---------- ТЕКСТ ДЛЯ РАЗБОРА

Я вспоминаю, как в 1955 году на площади Маяковского, в Московском театре эстрады, позже ставшем театром — студией » Современник» ныне — стоянкой автотранспорта около гостиницы «Пекин», напротив Театра Сатиры шла премьера-обозрение «Московская фанта­зия», где я, студент 3-го курса театрального училища имени Щукина, делал первые неук­люжие шаги на эстрадно-театральном попри­ще, а в пятом ряду, в центре, сидели Мария Владимировна и Александр Семенович, а меж­ду ними, не справа или слева, а между ними, я точно помню, сидел не самый худой и не са­мый первый отличник 7-го класса Андрюша и завороженно смотрел на подмостки. И никто тогда — ни родители, ни будущие друзья, ни даже рухнувшие впоследствии стены этого те­атра — не мог представить, что через ка­ких-нибудь двенадцать лет на этой же площа­ди загорится яркая звезда нашего искусства — Андрей Александрович Миронов.

Андрей Миронов с родителями

 

Я не знаю, как объяснить необъяснимое: почему при актерской бродячей жизни, когда судьба забрасывает нас поодиночке в самые разные уголки, вдруг на дождливом юрмальском побережье собрались в августе, словно по внутреннему наитию, почти все родные и близкие Андрею люди. Как он нами занимался, как беспрестанно собирал, собирал, собирал всех нас вместе и как говорил, что он счаст­лив!

Зыбкая мечта человека умереть в своем доме… Андрей умер там, где он жил, — на сце­не. Я вез его по коридору больницы — он ле­жал спокойный, молодой, красивый, в черном костюме Фигаро, а вокруг со скорбным удив­лением толпился беспомощный цвет отечест­венной нейрохирургии…

В те дни мой шестилетний внук Андрюша услышал телефонный разговор.

--------------------
---------- МАТЕРИАЛ

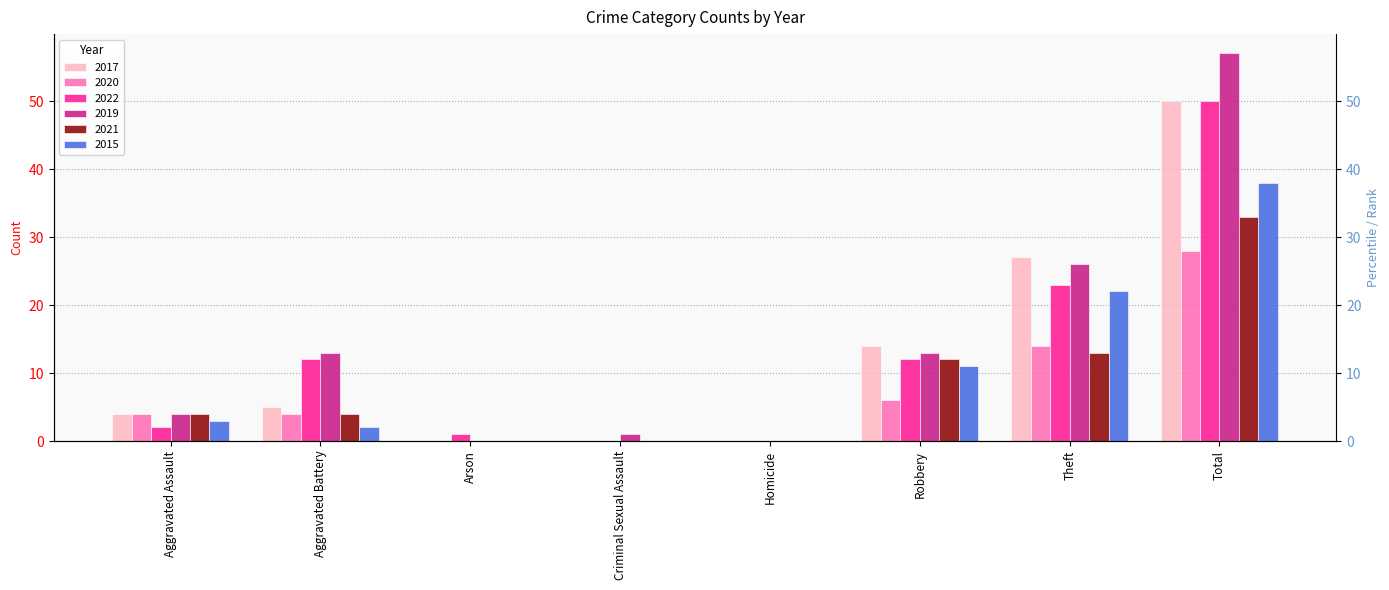

What position from the right is Robbery?

3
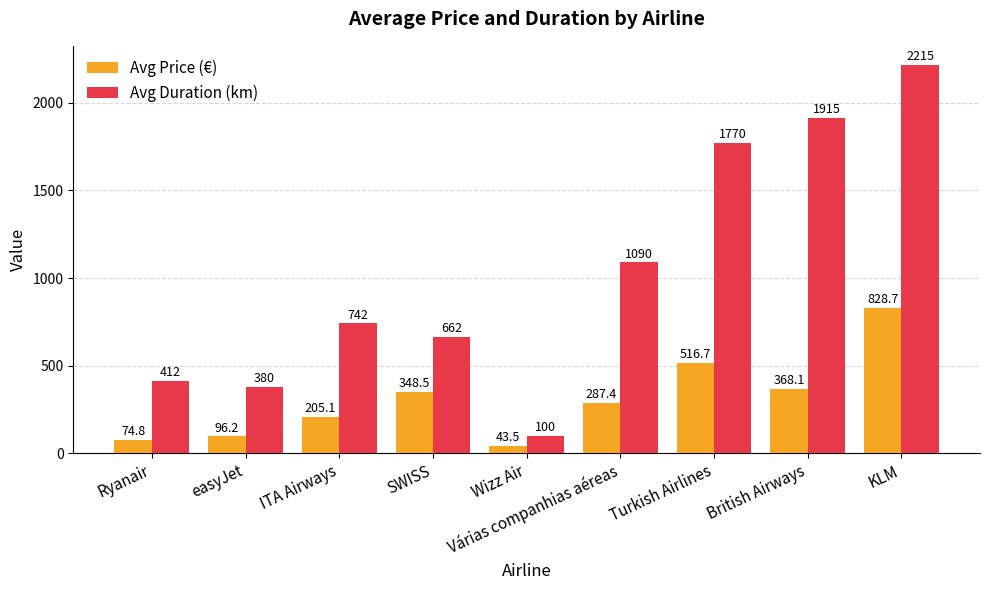

How many bars are there in each group?

2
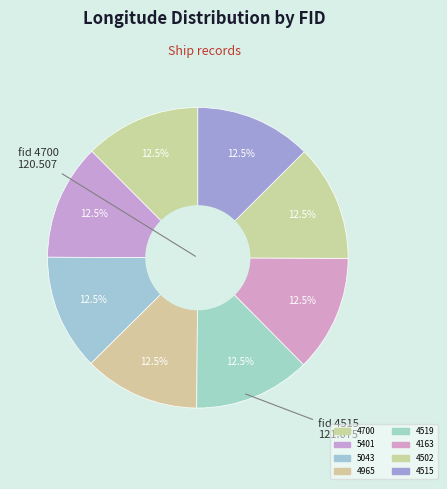

Is 4519 the majority of the pie?

No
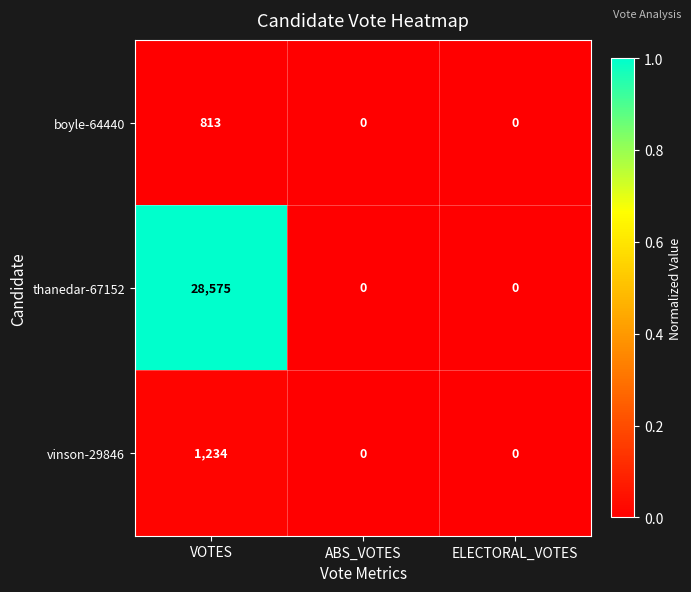

What value does the thanedar-67152 series have at VOTES?

28575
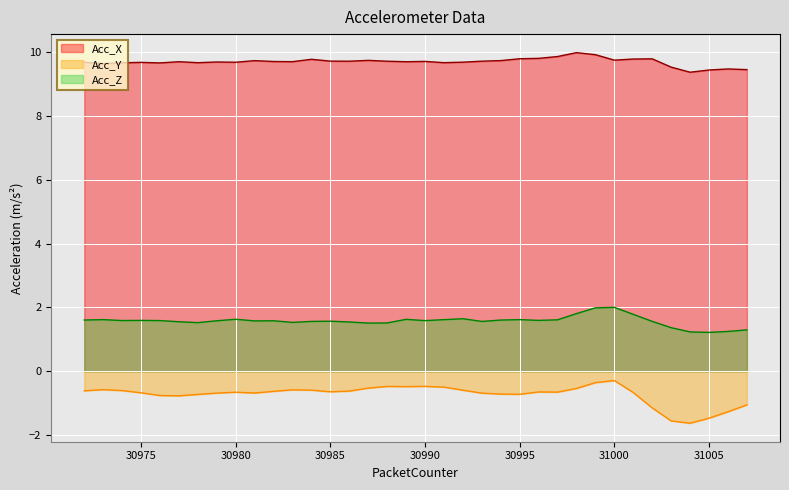

The value of Acc_Z at 30983 is 1.5. True or false?

True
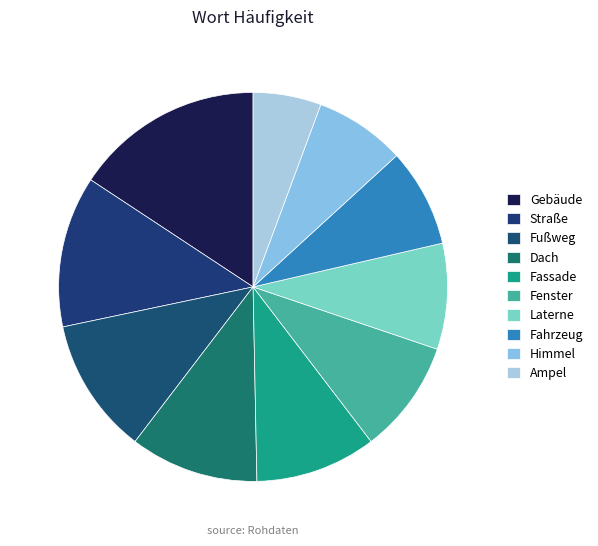

How many segments does this pie chart have?

10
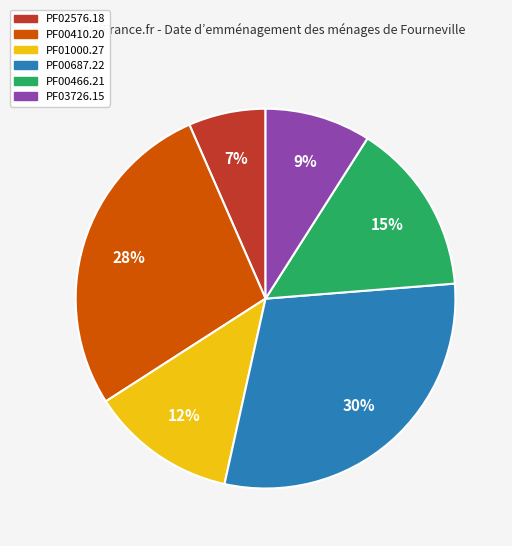

True or false: PF00466.21 accounts for 15% of the total.

True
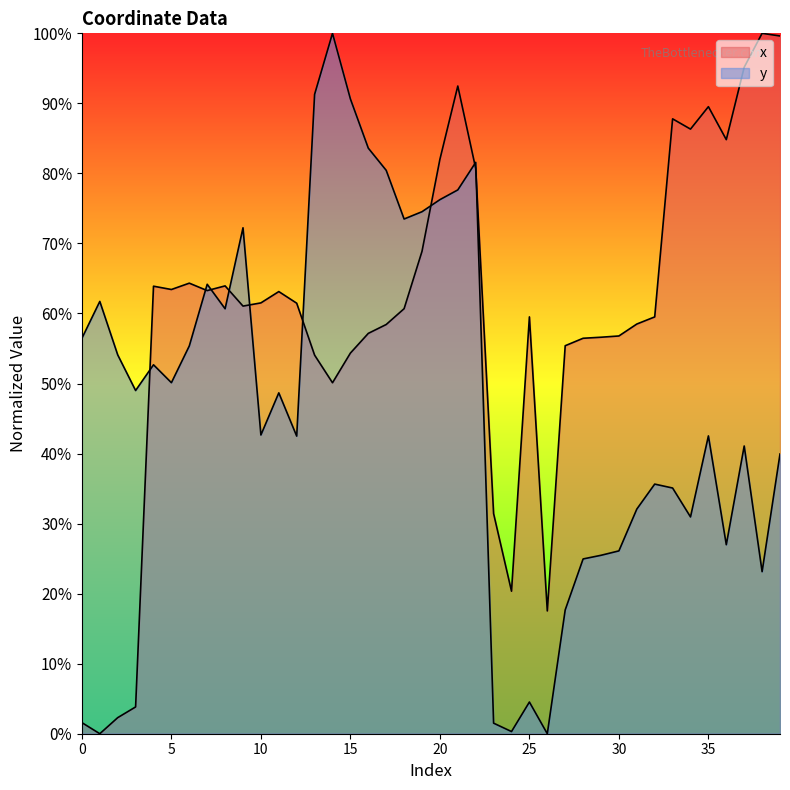

What are all the series names shown in the legend?

x, y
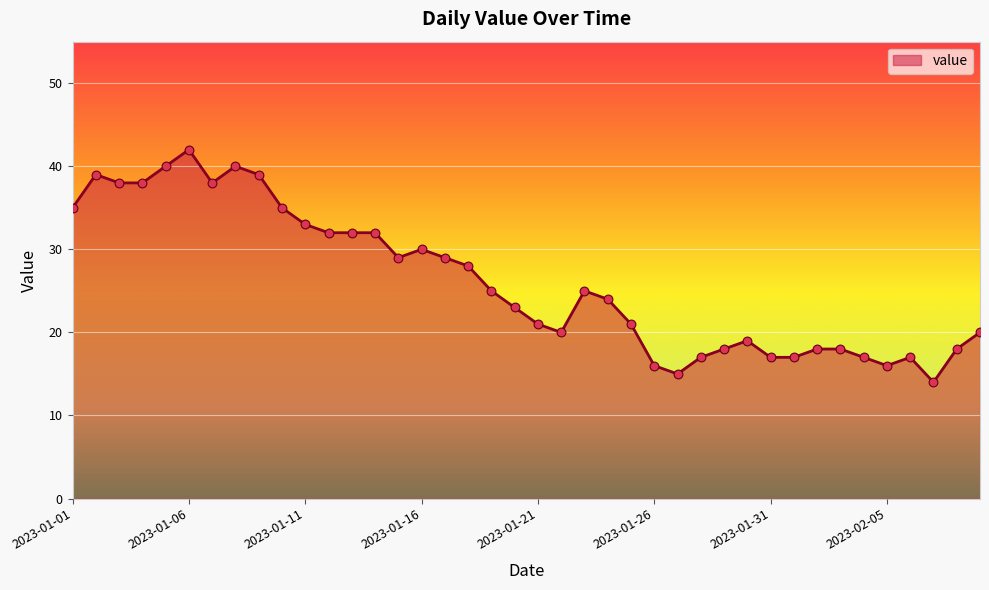

What is the minimum value shown in the chart?

14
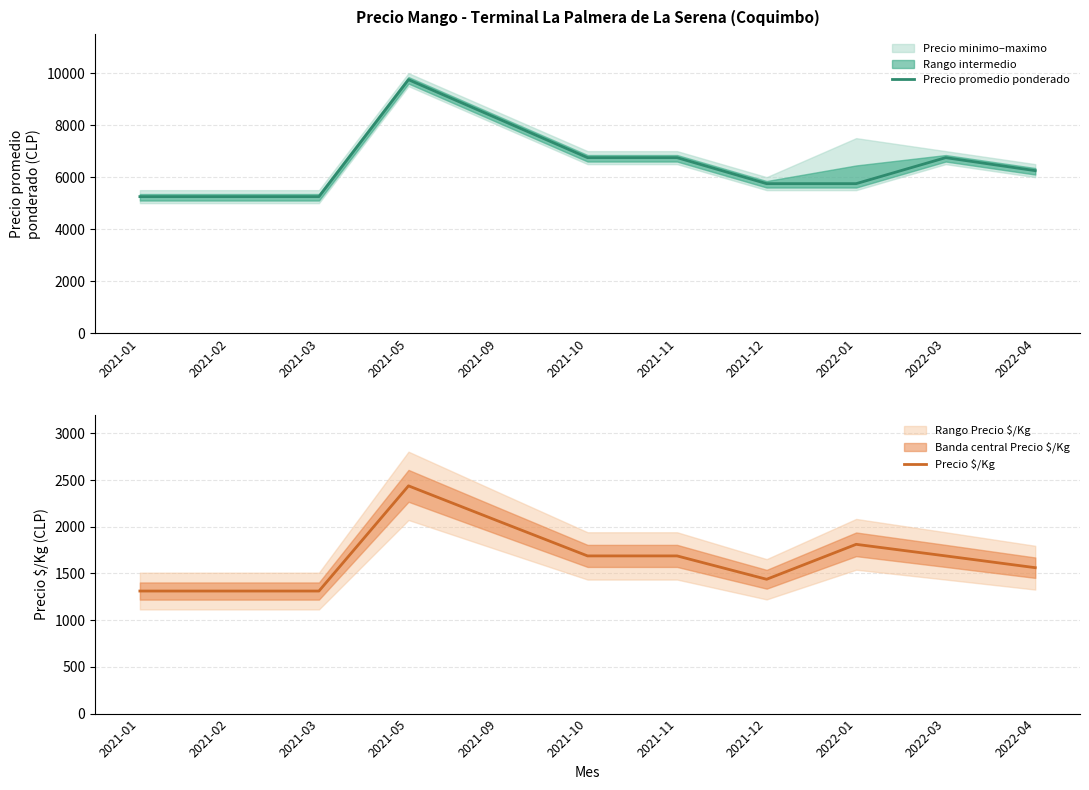

In Precio promedio ponderado, how many points are higher than both neighbors (excluding endpoints)?

2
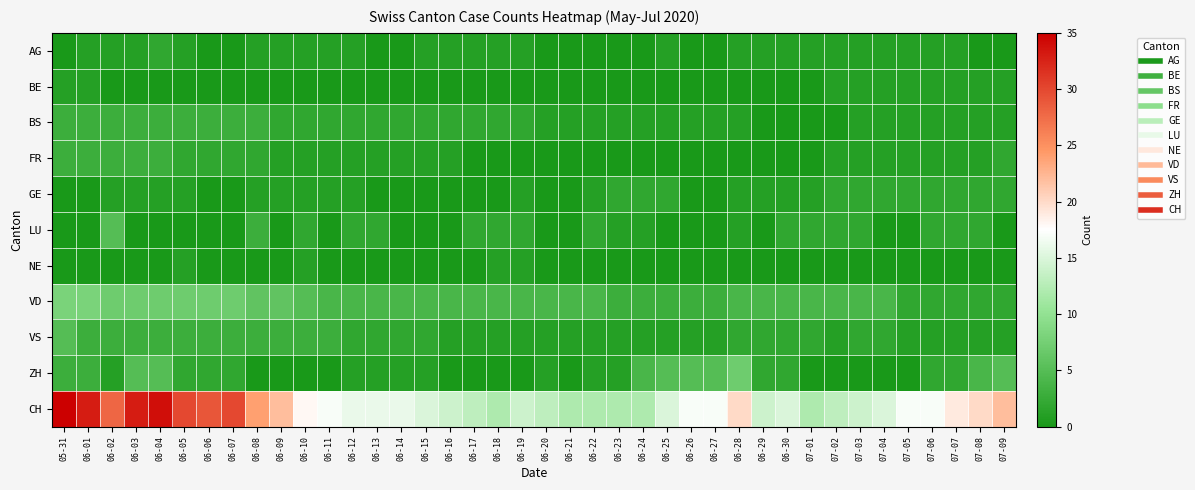

Which series has the largest range (max minus min)?

CH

--------------------

§ **ЗАДАНИЯ**
• A. Где сидели Мария Владимировна и Александр Семенович на премьере «Московской фантазии», согласно тексту об Андрее Миронове?
• B. Выведите из текста об Андрее Миронове всё, начиная с «Я вспоминаю, как» и до «Андрей Александрович Миронов.» включительно.
Материал к этому никакого отношения не имеет.

§ **ОТВЕТЫ**
• A. В пятом ряду, в центре.

• B.
Я вспоминаю, как в 1955 году на площади Маяковского, в Московском театре эстрады, позже ставшем театром — студией » Современник» ныне — стоянкой автотранспорта около гостиницы «Пекин», напротив Театра Сатиры шла премьера-обозрение «Московская фанта­зия», где я, студент 3-го курса театрального училища имени Щукина, делал первые неук­люжие шаги на эстрадно-театральном попри­ще, а в пятом ряду, в центре, сидели Мария Владимировна и Александр Семенович, а меж­ду ними, не справа или слева, а между ними, я точно помню, сидел не самый худой и не са­мый первый отличник 7-го класса Андрюша и завороженно смотрел на подмостки. И никто тогда — ни родители, ни будущие друзья, ни даже рухнувшие впоследствии стены этого те­атра — не мог представить, что через ка­ких-нибудь двенадцать лет на этой же площа­ди загорится яркая звезда нашего искусства — Андрей Александрович Миронов.